╔══

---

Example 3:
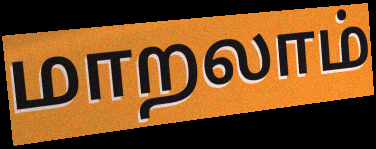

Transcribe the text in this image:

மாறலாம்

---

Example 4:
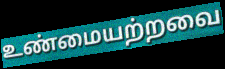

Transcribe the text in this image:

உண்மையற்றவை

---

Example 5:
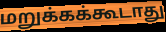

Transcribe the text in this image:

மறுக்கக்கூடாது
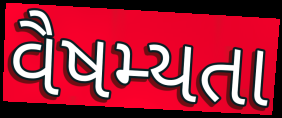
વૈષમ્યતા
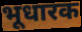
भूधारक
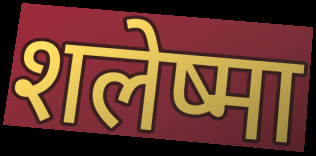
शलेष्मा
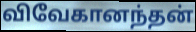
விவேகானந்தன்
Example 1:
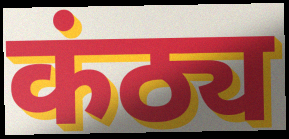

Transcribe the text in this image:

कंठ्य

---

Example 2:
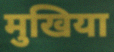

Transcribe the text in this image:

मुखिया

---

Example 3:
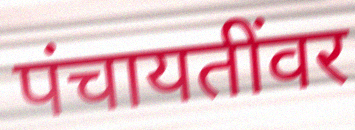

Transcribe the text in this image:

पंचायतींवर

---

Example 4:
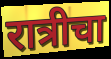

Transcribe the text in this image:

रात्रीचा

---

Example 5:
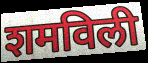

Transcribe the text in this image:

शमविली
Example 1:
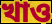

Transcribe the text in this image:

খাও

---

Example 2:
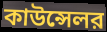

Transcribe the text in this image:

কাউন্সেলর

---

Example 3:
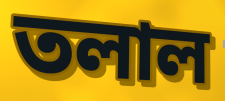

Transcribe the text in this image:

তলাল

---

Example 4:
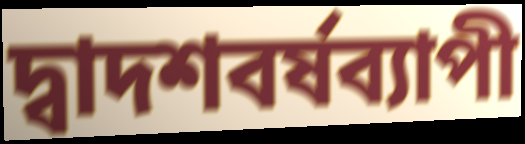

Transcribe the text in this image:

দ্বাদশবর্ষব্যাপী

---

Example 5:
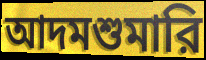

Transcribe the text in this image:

╚══

▶ PROBLEM STATEMENT
Leaving the pictures out, print every line of the listing exactly.

▶ SOLUTION TO THE EXERCISE
---

Example 3:

Transcribe the text in this image:

மாறலாம்

---

Example 4:

Transcribe the text in this image:

உண்மையற்றவை

---

Example 5:

Transcribe the text in this image:

மறுக்கக்கூடாது
વૈષમ્યતા
भूधारक
शलेष्मा
விவேகானந்தன்
Example 1:

Transcribe the text in this image:

कंठ्य

---

Example 2:

Transcribe the text in this image:

मुखिया

---

Example 3:

Transcribe the text in this image:

पंचायतींवर

---

Example 4:

Transcribe the text in this image:

रात्रीचा

---

Example 5:

Transcribe the text in this image:

शमविली
Example 1:

Transcribe the text in this image:

খাও

---

Example 2:

Transcribe the text in this image:

কাউন্সেলর

---

Example 3:

Transcribe the text in this image:

তলাল

---

Example 4:

Transcribe the text in this image:

দ্বাদশবর্ষব্যাপী

---

Example 5:

Transcribe the text in this image:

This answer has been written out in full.